Every entry must be given again exactly. Include no pictures.

BEGIN

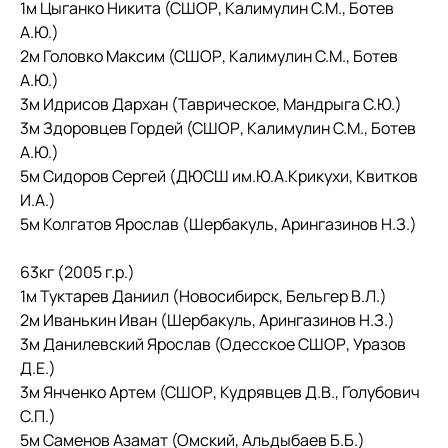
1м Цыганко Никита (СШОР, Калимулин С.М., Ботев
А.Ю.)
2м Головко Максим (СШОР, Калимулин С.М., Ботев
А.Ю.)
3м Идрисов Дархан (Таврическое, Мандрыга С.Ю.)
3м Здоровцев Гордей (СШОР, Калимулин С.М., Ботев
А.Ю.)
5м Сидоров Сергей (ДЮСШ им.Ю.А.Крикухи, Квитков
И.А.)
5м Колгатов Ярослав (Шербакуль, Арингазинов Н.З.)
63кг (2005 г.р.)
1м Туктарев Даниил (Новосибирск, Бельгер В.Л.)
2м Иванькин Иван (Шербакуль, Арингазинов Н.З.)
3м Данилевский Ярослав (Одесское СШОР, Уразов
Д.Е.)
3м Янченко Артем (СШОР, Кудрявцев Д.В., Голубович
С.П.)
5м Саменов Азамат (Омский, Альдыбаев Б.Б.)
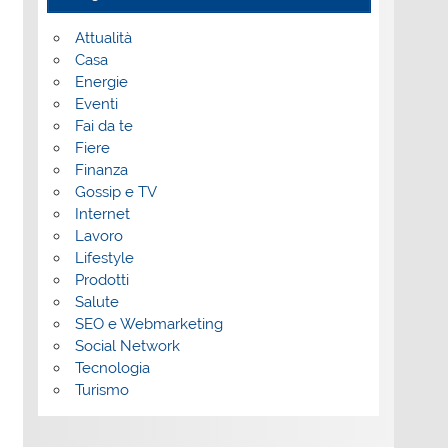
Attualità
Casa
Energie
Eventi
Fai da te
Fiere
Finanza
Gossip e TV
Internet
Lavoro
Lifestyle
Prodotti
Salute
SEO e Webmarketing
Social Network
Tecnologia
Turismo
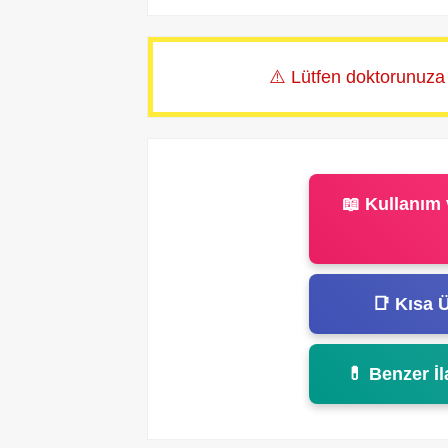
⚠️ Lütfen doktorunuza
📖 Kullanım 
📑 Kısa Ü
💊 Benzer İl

END

## SOLUTION
1м Цыганко Никита (СШОР, Калимулин С.М., Ботев
А.Ю.)
2м Головко Максим (СШОР, Калимулин С.М., Ботев
А.Ю.)
3м Идрисов Дархан (Таврическое, Мандрыга С.Ю.)
3м Здоровцев Гордей (СШОР, Калимулин С.М., Ботев
А.Ю.)
5м Сидоров Сергей (ДЮСШ им.Ю.А.Крикухи, Квитков
И.А.)
5м Колгатов Ярослав (Шербакуль, Арингазинов Н.З.)
63кг (2005 г.р.)
1м Туктарев Даниил (Новосибирск, Бельгер В.Л.)
2м Иванькин Иван (Шербакуль, Арингазинов Н.З.)
3м Данилевский Ярослав (Одесское СШОР, Уразов
Д.Е.)
3м Янченко Артем (СШОР, Кудрявцев Д.В., Голубович
С.П.)
5м Саменов Азамат (Омский, Альдыбаев Б.Б.)
Attualità
Casa
Energie
Eventi
Fai da te
Fiere
Finanza
Gossip e TV
Internet
Lavoro
Lifestyle
Prodotti
Salute
SEO e Webmarketing
Social Network
Tecnologia
Turismo
⚠️ Lütfen doktorunuza
📖 Kullanım 
📑 Kısa Ü
💊 Benzer İl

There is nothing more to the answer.